3 étapes pour comprendre tes émotions et mieux te connaître

Tu doutes ?

Tu as peur d’avancer ?

Tu te perds dans tes propres pensées ?

Tu essaies de lutter ?


Cet article va t’aider à y voir plus clair en écoutant tes ressentis et les messages qui se cachent derrière tes émotions.



Est-ce que tu as parfois cette sensation d’être en train de mener une lutte intérieure contre toi-même ? Un partie de toi, super enthousiaste et pleine de joie croit en tes rêves les plus fous les uns que les autres. L’autre partie est terrifiée. Horrifiée, même, que tu puisses ne serait-ce qui penser.


« Tu te prends pour qui ?» elle te dit.


« Tu n’es pas assez bien, tu ne le mérites pas » répète-t-elle.

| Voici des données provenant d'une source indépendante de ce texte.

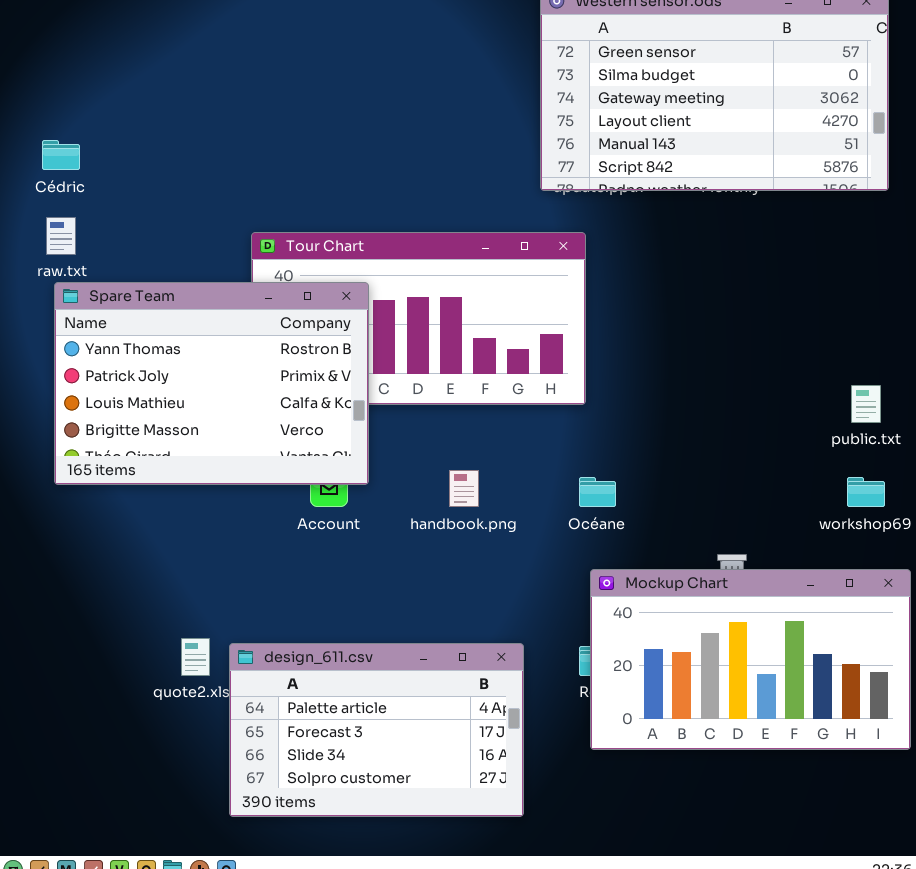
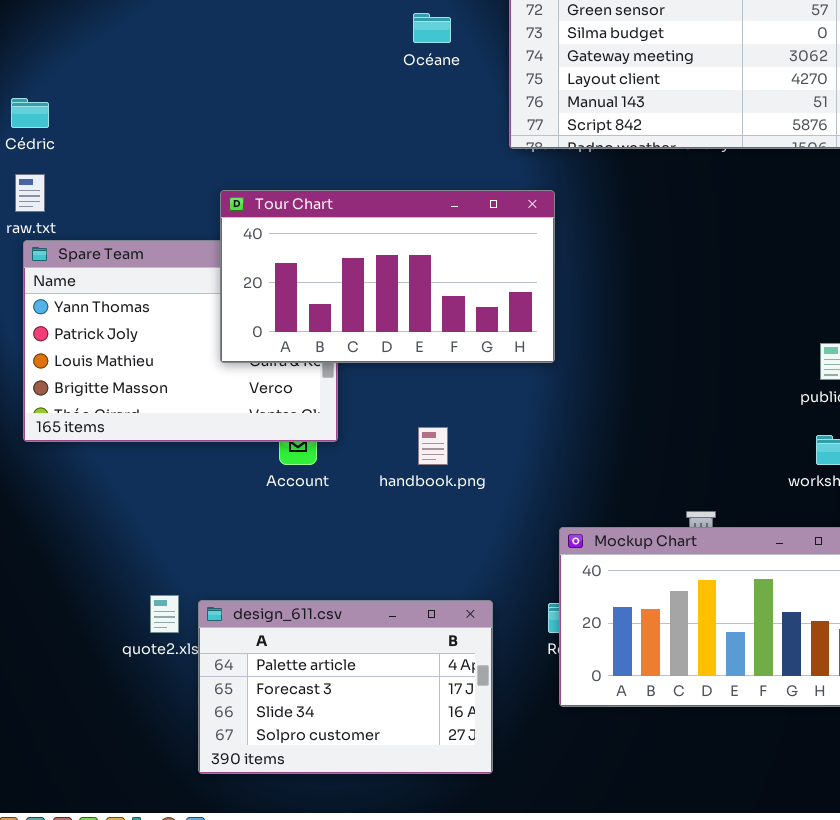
Tour Chart: [251,232,586,405] -> [220,190,555,363], raised
Océane: [579,477,616,507] -> [413,13,451,43], moved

« Et puis tu n’en es pas capable, ça se saurait si tu l’étais » finit-elle par t’asséner.


A ce stade, la version joyeuse et cool de toi est partie se cacher sous une tonne d’oreillers, voire carrément en dessous du lit de tes pensées.


La voix terrifiante a gagné, elle a atteint son objectif : te protéger du danger, t’éviter tout risque.


Tu ne peux pas combattre cette voix.


Et pourquoi ? Parce que, cette voix, c’est toi !


Plus tu la combats, plus tu te fais du mal car tu épuises ton énergie.


Et tant que tu n’auras pas tendu l’oreille pour comprendre de quoi cette voix tente si désespérément de te protéger, tu n’arriveras pas à la faire taire.


Normalement, tu as déjà essayé de l’anesthésier, de l’ignorer. Et ça n’a pas porté ses fruits.

  • Tu t’es épuisé.e

  • Tu t’es stressé.e

  • Tu t’es angoissé.e

  • Tu es resté.e paralysé.e

  • Tu as tenté et tu t’es vautré.e

C’est normal.


Une partie de toi ne veut vraiment pas que tu atteignes tes objectifs.


Et ça ne veut pas dire que tu es faible, nul.le ou fainéant.e. Ce n’est pas mal en soi. Ce n’est pas non plus une question d’égo mal placé.


Tu n’as pas besoin de culpabiliser.


Ce n’est pas un problème d’avoir peur, au contraire, c’est tout à fait sain ! Puisque la peur est là pour te protéger d’une menace.


Le problème, c’est quand tu refoules cette peur, que tu fais comme si elle n’existait pas ou que tu te laisses envahir par elle.


Voyons voir ça d’un peu plus près.


1. Accueillir tes ressentis


Il n’y a pas de bonnes ou de mauvaises émotions.


Avoir honte ou peur de tes émotions, c’est t’amputer d’une partie de ton intuition, de toi-même.


Voici les différents moyens que tu emploies peut-être pour te protéger de certaines émotions que tu juges « négatives » ou « égoïstes ».


L’ignorer, la refouler avec la conséquence de ne pas décoder le message qui se cache derrière et qui est sûrement là pour te protéger, t’orienter sur la bonne voie ou te défendre d’une intrusion.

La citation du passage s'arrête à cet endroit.